Günter Grass von Stasi bespitzelt

„Günter Grass im Visier – Die Stasi-Akte“ ist in Zusammenarbeit mit Grass entstanden

© Die Berliner Literaturkritik, 04.03.10

BERLIN (BLK) - Die umfangreichen Stasi-Aufzeichnungen über Günter Grass erscheinen knapp 20 Jahre nach der Wiedervereinigung jetzt in einer fesselnd zu lesenden Dokumentation. Seit seinem Protest gegen den Mauerbau 1961 bis ins Wendejahr 1989 wurde der Schriftsteller lange als eine Art Staatsfeind betrachtet - und bei seinen DDR- Besuchen auf Schritt und Tritt überwacht. Am 12. März kommt die mit einordnenden historischen Zusammenfassungen und Kommentaren von Grass und anderen Zeitzeugen angereicherte Dokumentation der Stasi-Berichte in die Läden. „Mein Ziel war ein spannendes Geschichts-Lesebuch und keine wissenschaftliche Edition“, sagt der Verfasser, der Journalist Kai Schlüter.

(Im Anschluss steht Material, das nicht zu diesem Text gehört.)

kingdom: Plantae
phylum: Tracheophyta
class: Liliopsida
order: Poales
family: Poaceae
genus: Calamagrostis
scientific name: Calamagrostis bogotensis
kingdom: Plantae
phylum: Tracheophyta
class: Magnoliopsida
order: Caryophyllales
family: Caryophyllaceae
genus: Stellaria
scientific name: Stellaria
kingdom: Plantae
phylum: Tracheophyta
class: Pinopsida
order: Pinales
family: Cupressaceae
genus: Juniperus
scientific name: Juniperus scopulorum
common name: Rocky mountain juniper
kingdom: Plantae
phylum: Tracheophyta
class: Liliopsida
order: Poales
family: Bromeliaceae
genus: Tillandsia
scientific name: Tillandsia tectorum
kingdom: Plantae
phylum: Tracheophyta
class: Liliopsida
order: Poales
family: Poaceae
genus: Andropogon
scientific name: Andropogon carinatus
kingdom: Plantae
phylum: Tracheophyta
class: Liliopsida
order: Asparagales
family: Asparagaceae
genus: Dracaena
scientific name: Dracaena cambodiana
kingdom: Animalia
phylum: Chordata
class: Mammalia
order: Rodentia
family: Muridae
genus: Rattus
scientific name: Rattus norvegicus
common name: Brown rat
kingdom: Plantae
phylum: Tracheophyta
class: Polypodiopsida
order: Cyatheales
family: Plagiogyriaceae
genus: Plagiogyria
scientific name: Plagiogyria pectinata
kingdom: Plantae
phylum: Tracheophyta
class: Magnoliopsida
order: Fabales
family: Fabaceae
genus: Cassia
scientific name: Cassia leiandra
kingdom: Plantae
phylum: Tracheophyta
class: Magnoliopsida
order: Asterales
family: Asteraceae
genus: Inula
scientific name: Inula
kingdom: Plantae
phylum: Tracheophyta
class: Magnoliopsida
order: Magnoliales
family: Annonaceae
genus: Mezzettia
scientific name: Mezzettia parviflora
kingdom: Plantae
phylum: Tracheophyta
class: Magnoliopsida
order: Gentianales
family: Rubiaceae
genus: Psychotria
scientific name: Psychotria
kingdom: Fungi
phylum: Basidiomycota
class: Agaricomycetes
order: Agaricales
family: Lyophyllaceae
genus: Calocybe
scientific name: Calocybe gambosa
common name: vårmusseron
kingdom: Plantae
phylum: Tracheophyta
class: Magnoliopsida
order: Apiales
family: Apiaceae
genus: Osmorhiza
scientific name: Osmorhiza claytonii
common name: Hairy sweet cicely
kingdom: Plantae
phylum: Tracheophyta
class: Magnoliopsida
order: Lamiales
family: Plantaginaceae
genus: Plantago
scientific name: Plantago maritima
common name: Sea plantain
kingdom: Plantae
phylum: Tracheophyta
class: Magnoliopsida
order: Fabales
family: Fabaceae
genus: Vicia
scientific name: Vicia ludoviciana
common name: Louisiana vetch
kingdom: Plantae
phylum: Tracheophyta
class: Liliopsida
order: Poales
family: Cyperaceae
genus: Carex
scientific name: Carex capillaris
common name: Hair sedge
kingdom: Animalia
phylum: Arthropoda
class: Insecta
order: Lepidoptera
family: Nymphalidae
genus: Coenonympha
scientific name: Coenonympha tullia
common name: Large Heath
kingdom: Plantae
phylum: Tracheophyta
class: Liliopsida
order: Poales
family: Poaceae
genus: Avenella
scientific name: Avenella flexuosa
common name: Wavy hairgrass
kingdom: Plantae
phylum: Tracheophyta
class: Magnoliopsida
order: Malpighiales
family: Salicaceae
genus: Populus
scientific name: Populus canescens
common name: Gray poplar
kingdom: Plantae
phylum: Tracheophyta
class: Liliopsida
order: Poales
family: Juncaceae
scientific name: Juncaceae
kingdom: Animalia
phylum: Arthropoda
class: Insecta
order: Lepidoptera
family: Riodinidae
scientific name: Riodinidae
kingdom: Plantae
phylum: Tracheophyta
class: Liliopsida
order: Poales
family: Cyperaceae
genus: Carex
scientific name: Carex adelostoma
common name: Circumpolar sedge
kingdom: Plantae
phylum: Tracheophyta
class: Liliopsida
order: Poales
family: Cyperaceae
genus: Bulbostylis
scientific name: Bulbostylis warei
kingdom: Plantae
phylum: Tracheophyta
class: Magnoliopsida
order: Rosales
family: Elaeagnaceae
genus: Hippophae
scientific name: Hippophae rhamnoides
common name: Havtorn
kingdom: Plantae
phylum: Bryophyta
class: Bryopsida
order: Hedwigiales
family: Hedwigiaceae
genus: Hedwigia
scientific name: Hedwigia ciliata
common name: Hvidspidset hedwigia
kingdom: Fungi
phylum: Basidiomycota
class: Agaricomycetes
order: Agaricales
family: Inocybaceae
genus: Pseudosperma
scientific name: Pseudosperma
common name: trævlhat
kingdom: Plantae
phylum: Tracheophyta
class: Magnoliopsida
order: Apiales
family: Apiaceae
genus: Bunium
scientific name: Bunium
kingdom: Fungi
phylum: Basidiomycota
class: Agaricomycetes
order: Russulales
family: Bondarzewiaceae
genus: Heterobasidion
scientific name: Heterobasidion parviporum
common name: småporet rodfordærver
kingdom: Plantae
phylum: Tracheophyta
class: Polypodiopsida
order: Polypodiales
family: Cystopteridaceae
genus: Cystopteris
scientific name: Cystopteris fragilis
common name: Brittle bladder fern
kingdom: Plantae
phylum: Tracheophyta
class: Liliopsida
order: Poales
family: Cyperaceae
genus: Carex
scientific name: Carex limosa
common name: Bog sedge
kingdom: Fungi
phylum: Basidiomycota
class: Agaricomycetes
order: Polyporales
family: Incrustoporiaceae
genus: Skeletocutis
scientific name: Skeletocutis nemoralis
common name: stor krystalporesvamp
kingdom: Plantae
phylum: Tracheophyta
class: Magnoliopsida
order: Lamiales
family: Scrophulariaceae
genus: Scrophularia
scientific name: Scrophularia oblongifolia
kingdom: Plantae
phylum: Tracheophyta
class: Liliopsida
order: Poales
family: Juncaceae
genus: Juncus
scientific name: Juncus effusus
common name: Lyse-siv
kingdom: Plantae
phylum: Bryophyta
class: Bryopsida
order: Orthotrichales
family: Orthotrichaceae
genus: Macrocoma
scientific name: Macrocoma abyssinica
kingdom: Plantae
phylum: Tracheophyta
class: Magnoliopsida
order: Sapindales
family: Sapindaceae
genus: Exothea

Einen Tag nach dem Mauerbau, am 14. August 1961, bezieht Grass erstmals öffentlich Position. In einem flammenden Protestbrief an Anna Seghers bezeichnet er den SED-Chef Walter Ulbricht als KZ- Kommandanten. Die Vorsitzende des DDR-Schriftstellerverbandes antwortet nicht. Am 16. August legen Grass und sein Kollege Wolfdietrich Schnurre in einem Offenen Brief an die Mitglieder des
DDR-Schriftstellerverbandes nach: „Stacheldraht, Maschinenpistole und Panzer sind nicht die Mittel, den Bürgern Ihres Staates die Zustände in der DDR erträglich zu machen. Nur ein Staat, der der Zustimmung seiner Bürger nicht mehr sicher ist, versucht sich auf diese Weise zu retten.“

Zum Eklat kommt es am 25. Mai 1961, als der Gastredner Grass beim Schriftstellerverband in Ostberlin fordert: „Geben Sie den Schriftstellern die Freiheit des Wortes!“

Spätestens jetzt ist klar: Grass ist zwar ein Gegner der seiner Meinung nach restaurativen Adenauerregierung im Westen, aber der Sozialdemokrat lässt sich nicht für das SED-Regime vereinnahmen. „Über all die Jahrzehnte hat Grass konsequent kritisch zur DDR gestanden, er hat sich nicht angepasst oder angebiedert, sondern
ostdeutschen Kollegen immer wieder geholfen - und er hat die Idee der Einheit der deutschen Kulturnation vertreten, auch wenn es politisch zwei Teilstaaten gab“, resümiert Verleger und Lektor Christoph Links.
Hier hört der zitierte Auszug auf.